DailyBubble News
DailyBubble News

NZD/USD fell 1.5% to end last week just above 61 USc

A positive surprise in US nonfarm payrolls and strong wage growth led to a rise in global bond yields and the US dollar. The S&P initially hit a record high before dropping and ending the session unchanged. Equity markets in Europe and Asia were generally softer. Global credit markets remained stable with tight spreads.

Nonfarm payrolls increased by 272k last month, exceeding all forecasts. Average hourly earnings also rose more than expected. However, the unemployment rate increased to 4%, the highest in over two years. Despite this, the labor market remains strong, which may keep inflationary pressure elevated.

The market reduced the implied Fed rate cuts after the data release, with less easing priced in by the end of the year. In Canada, the unemployment rate rose slightly but wages increased, prompting caution about future rate cuts by the Bank of Canada.

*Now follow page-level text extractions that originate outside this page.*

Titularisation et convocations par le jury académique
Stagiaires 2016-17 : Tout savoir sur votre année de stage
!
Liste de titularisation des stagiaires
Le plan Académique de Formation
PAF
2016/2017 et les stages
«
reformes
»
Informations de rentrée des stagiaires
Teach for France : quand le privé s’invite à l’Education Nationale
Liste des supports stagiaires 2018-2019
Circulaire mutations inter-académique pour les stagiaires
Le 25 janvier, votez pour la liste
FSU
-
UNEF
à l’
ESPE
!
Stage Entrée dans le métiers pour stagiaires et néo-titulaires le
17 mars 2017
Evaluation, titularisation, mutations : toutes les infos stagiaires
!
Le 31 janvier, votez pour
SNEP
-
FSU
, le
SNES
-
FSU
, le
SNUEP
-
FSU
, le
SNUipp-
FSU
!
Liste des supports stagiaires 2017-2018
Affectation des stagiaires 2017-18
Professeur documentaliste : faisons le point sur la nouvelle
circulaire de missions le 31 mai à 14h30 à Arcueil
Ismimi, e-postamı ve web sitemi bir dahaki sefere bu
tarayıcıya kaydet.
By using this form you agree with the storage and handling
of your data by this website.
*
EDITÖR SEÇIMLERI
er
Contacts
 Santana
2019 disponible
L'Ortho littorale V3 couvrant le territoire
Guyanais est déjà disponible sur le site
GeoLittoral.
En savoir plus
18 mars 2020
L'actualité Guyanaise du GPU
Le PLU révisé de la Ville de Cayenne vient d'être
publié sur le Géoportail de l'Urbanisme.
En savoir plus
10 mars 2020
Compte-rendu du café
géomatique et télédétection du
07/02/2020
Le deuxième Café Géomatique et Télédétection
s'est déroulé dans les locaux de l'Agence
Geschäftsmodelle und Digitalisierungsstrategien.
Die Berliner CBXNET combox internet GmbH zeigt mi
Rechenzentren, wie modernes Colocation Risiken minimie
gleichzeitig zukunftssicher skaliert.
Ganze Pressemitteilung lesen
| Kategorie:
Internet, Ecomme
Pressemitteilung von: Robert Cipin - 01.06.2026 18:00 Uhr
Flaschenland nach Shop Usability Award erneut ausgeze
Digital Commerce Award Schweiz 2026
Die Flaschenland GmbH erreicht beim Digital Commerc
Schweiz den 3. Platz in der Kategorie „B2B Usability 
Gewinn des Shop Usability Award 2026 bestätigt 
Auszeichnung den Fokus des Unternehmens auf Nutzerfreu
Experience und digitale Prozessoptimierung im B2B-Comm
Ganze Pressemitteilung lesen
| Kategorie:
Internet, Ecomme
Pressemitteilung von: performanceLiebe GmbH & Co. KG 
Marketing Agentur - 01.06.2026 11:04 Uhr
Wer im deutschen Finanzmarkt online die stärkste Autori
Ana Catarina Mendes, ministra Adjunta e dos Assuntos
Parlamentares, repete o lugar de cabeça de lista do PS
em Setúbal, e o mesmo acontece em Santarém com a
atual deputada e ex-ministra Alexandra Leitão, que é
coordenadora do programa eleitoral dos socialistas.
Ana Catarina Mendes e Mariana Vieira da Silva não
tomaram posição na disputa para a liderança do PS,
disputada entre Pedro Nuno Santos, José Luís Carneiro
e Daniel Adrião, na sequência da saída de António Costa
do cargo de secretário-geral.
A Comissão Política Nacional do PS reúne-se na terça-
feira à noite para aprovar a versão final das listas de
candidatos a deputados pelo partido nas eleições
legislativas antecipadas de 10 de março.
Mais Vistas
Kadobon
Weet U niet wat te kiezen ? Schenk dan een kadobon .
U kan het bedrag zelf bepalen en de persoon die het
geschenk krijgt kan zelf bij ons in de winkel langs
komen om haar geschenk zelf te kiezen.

Global bond yields rose, led by US treasury yields. The US dollar also strengthened, with major currencies like the euro and yen falling against it. The New Zealand dollar closed lower against the US dollar but remained stable against the Australian dollar.

New Zealand fixed interest markets ended the week unchanged, with government bond yields slightly lower. There is no significant data on the calendar for the day ahead, making it a quiet start to the week.